Byron Ledare "By" Bailey (October 12, 1930 - January 18, 1998) was an American professional football player, primarily as a fullback and defensive back for the BC Lions of the Canadian Football League (CFL). Born in Omaha, Nebraska, Bailey is a member of the Canadian Football Hall of Fame, the BC Sports Hall of Fame, the B.C. Lions Wall of Fame, and the Washington State University Athletic Hall of Fame. Bailey's #38 jersey is one of eight numbers retired by the B.C. Lions. In 2006, Bailey was voted to the Honour Roll of the CFL's top 50 players of the league's modern era by Canadian sports network TSN.

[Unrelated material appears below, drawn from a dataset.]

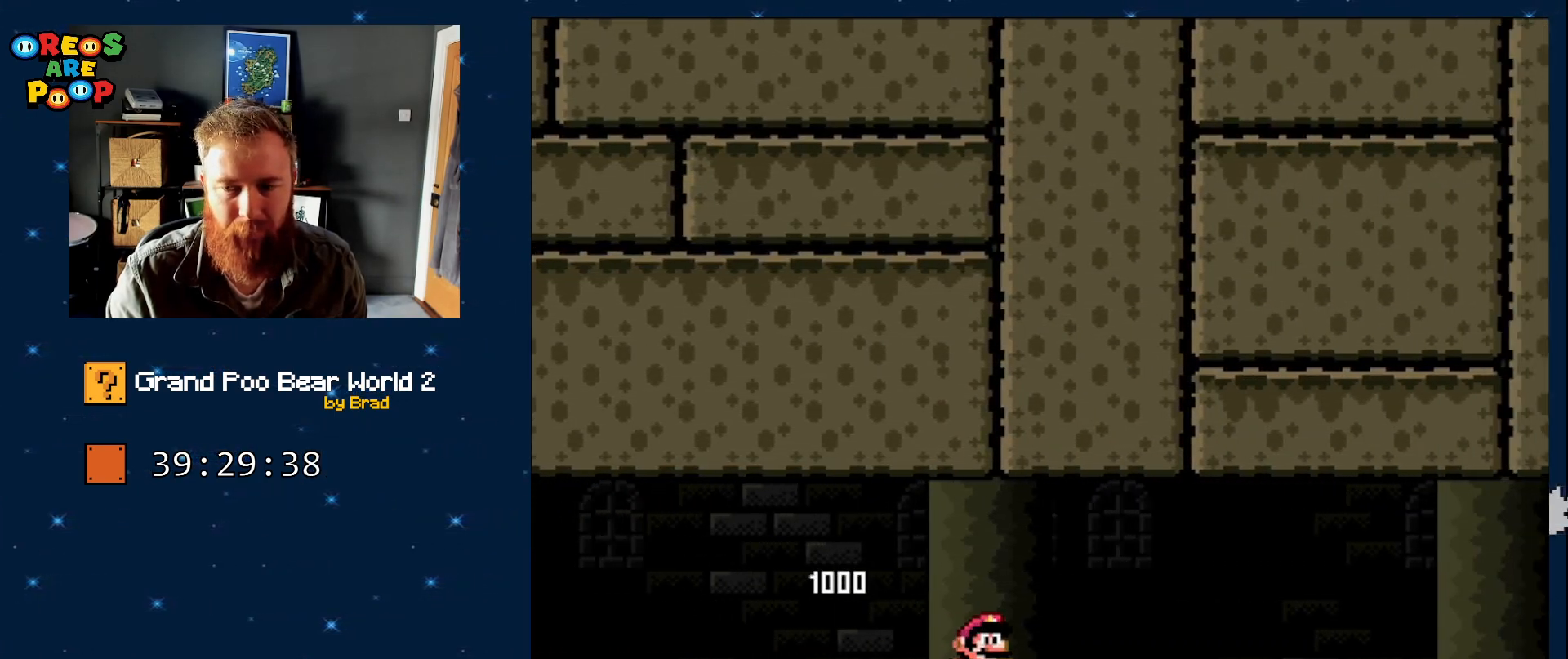
{"buttons": ["Y", "DPAD_RIGHT"], "events": []}
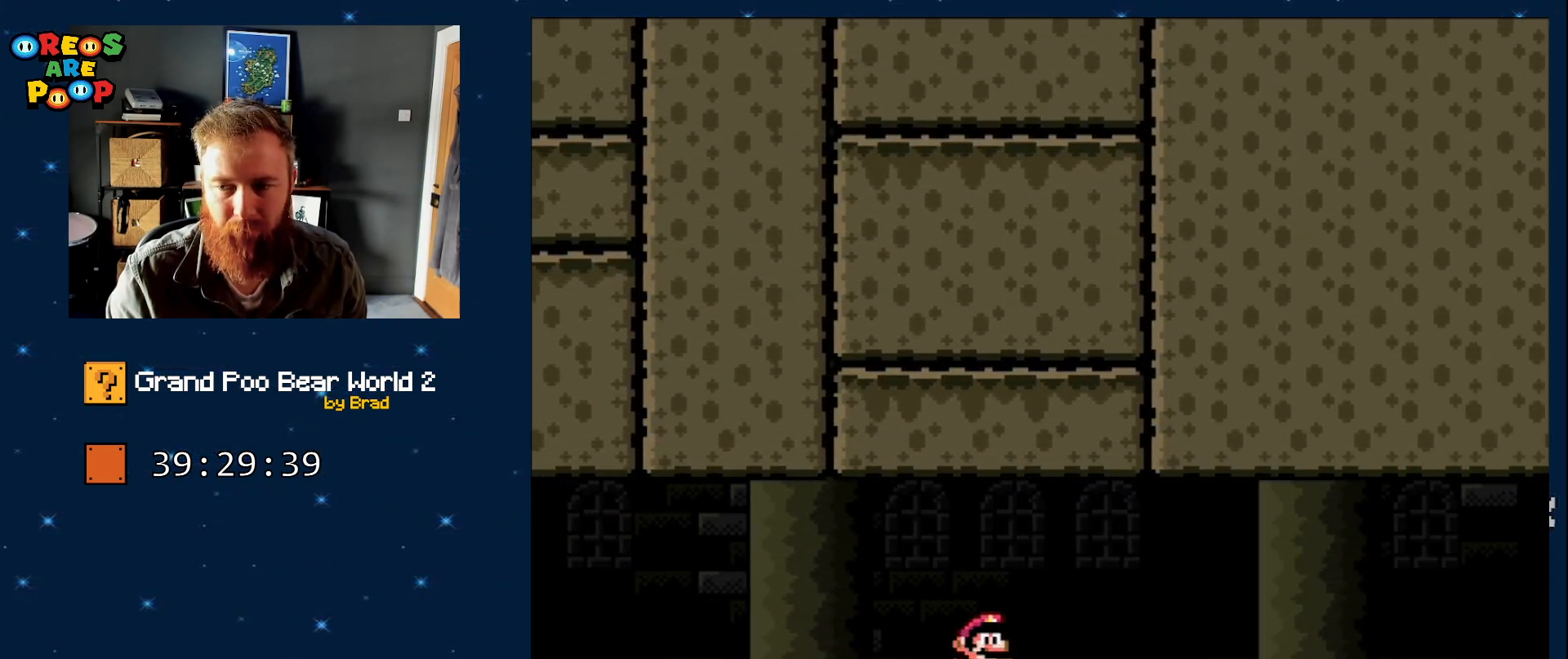
{"buttons": ["Y", "DPAD_RIGHT"], "events": []}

Bailey scored the first touchdown in the history of the B.C. Lions' franchise, on August 28, 1954, against the Winnipeg Blue Bombers.

== College career ==
Bailey's family moved from Omaha, Nebraska in the early 1940s to Seattle, Washington, where Bailey played high school football at West Seattle High School. Following his high school graduation, Bailey played collegiately as a halfback at Washington State University, where he is 5th place all-time for the longest run from scrimmage, 84 yards, against UCLA in a 1949 contest. Bailey was inducted into the Washington State University Athletic Hall of Fame in 1986.

== Professional career ==

=== National Football League ===
Bailey was drafted by the Detroit Lions in the 25th round of the 1952 NFL Draft. He played sparingly, but was with the team when they won the 1952 NFL Championship game, 17–7, over the Cleveland Browns. The following year, Bailey was traded to the then last place Green Bay Packers, where he finished the 1953 season with 29 yards on 13 rushing attempts, and 8 pass receptions for 119 yards.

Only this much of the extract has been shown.